REQUIREMENT A => According to the fairy shrimp abstract, which mitochondrial DNA data did the study use?
REQUIREMENT B => Rewrite the fairy shrimp abstract from "Environmental change as" to "reflect historic aridification?", putting "drying" in place of "aridification".
REQUIREMENT C => Decide whether each statement agrees with the fairy shrimp abstract, and quote the words that settle it: (i) Fairy shrimp habitats typically prevail under semiarid conditions. (ii) The study focused on the fairy shrimp genus Artemia. (iii) Micro-evolutionary patterns are linked to extreme drying events in the Pleistocene.

---------- READING TEXT ----------

Environmental change as a driver of diversification in temporary aquatic habitats: does the genetic structure of extant fairy shrimp populations reflect historic aridification?

Abstract

Summary Over the past 65 my, the Australian continent experienced a pronounced shift from predominantly wet, tropical, conditions to a much drier climate. Little is known, however, about the effect of this important continent‐wide event on freshwater organisms and ecosystems. Fairy shrimps (Crustacea; Anostraca) are ancient and specialist inhabitants of temporary and saline aquatic habitats that typically prevail under semiarid conditions. Therefore, they present suitable evolutionary models to study scenarios of historic environmental change and the impact of a drying climate on aquatic ecosystems in particular. Focussing on both macro‐ and micro‐evolution in the fairy shrimp genus Branchinella and using mitochondrial DNA data (16S and COI), we evaluated whether patterns of contemporary genetic variation reflect historic climate change. There is a close match between episodes of Cenozoic climate change and macro‐evolutionary diversification in Australian fairy shrimps, presumably mediated by a progressive increase in the abundance and diversity of temporary aquatic habitats on the continent. Micro‐evolutionary patterns reflect both range expansion and recent contraction, linked to extreme drying events during the Pleistocene glacial periods. This study effectively illustrates the potential long‐term effects of environmental change on the diversity and the evolutionary trajectories of the fauna of temporary waters. Moreover, it demonstrates the importance of adaptation to new environments and non‐adaptive processes, such as divergence in isolation, for explaining extant diversity patterns in this particular environment.

---------- DATA LISTING ----------

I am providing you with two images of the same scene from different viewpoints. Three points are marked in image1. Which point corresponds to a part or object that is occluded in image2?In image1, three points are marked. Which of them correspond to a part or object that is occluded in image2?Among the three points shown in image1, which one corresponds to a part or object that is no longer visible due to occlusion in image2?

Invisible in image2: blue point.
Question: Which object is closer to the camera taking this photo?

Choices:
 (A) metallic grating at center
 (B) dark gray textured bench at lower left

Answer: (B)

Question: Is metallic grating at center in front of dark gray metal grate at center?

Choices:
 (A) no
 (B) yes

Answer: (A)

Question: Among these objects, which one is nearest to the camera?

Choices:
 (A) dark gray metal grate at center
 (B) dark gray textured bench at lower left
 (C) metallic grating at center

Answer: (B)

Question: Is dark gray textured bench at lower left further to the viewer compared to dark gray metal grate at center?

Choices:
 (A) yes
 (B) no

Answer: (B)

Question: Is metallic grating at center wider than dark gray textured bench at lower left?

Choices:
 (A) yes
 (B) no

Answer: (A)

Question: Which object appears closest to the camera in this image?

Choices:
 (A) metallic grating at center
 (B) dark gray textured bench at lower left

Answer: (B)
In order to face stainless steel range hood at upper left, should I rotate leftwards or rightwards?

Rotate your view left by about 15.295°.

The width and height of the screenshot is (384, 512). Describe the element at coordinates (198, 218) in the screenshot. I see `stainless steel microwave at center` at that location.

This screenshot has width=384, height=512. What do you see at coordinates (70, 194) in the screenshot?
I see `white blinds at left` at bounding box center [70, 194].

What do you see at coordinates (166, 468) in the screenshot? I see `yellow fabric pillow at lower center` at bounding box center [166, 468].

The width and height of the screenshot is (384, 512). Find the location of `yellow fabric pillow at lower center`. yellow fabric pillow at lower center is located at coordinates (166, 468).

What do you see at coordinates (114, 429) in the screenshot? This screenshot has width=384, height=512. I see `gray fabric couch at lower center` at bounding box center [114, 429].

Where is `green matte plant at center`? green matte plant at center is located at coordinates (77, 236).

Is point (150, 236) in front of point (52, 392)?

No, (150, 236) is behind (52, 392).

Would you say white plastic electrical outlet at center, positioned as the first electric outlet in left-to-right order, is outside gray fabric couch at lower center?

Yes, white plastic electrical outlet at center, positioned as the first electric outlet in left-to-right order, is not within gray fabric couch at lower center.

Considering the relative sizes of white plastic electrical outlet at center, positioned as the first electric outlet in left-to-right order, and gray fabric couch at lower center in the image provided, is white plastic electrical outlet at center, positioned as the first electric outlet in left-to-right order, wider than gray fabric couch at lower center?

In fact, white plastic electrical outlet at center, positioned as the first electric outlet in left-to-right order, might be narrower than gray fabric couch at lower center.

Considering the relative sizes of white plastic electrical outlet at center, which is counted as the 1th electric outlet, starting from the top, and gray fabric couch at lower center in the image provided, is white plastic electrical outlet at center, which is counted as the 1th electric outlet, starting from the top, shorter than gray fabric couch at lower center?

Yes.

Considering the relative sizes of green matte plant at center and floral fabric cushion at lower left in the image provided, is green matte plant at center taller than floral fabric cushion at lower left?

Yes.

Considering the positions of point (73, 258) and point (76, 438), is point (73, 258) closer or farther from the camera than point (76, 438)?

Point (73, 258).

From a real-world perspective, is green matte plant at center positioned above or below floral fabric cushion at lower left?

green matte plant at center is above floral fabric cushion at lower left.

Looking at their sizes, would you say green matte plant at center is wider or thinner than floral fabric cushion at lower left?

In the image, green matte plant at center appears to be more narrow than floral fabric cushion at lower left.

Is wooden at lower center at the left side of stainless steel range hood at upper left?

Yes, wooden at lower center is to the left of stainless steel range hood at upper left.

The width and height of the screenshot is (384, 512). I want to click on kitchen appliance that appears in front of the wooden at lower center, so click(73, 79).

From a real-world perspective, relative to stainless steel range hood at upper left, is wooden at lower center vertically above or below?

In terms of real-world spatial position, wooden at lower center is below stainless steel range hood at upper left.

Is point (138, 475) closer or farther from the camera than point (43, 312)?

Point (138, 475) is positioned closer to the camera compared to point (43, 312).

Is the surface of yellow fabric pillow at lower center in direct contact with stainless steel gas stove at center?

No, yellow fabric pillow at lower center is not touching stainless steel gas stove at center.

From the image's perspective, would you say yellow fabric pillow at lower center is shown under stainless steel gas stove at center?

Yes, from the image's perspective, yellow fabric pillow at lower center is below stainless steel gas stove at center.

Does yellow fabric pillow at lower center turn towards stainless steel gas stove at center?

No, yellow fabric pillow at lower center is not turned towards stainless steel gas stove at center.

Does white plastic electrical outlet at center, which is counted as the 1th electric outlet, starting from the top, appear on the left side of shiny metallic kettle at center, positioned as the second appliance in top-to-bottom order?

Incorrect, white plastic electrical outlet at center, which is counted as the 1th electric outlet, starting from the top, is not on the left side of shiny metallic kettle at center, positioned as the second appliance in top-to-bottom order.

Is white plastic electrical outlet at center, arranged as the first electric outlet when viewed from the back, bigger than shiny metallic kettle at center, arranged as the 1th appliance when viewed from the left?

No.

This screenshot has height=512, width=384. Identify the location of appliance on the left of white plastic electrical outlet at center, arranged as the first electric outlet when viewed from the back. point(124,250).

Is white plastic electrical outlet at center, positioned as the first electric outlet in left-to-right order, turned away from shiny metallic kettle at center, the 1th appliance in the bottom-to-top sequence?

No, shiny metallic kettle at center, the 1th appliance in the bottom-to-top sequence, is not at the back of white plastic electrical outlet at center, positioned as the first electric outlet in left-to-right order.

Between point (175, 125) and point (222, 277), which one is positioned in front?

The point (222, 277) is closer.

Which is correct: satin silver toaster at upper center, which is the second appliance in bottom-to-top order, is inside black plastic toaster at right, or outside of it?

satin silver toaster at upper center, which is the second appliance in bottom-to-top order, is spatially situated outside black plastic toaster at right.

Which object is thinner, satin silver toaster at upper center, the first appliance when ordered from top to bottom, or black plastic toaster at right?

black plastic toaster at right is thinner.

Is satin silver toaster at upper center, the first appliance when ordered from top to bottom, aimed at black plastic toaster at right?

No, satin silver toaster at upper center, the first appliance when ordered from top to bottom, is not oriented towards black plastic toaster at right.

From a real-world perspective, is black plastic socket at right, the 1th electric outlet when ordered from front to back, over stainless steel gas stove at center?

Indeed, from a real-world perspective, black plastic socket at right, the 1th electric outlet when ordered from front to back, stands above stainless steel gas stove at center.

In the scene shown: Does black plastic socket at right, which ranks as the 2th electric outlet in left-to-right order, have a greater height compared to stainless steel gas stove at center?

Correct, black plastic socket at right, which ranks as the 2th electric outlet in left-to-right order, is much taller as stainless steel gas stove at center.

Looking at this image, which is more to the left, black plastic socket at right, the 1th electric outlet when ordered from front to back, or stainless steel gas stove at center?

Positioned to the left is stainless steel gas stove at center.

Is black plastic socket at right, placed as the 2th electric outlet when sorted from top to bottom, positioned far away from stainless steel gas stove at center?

----------

ANSWER A => The study used 16S and COI.

ANSWER B =>
Environmental change as a driver of diversification in temporary aquatic habitats: does the genetic structure of extant fairy shrimp populations reflect historic drying?

ANSWER C =>
(i) Yes: "temporary and saline aquatic habitats that typically prevail under semiarid conditions"
(ii) No: "the fairy shrimp genus Branchinella"
(iii) Yes: "linked to extreme drying events during the Pleistocene glacial periods"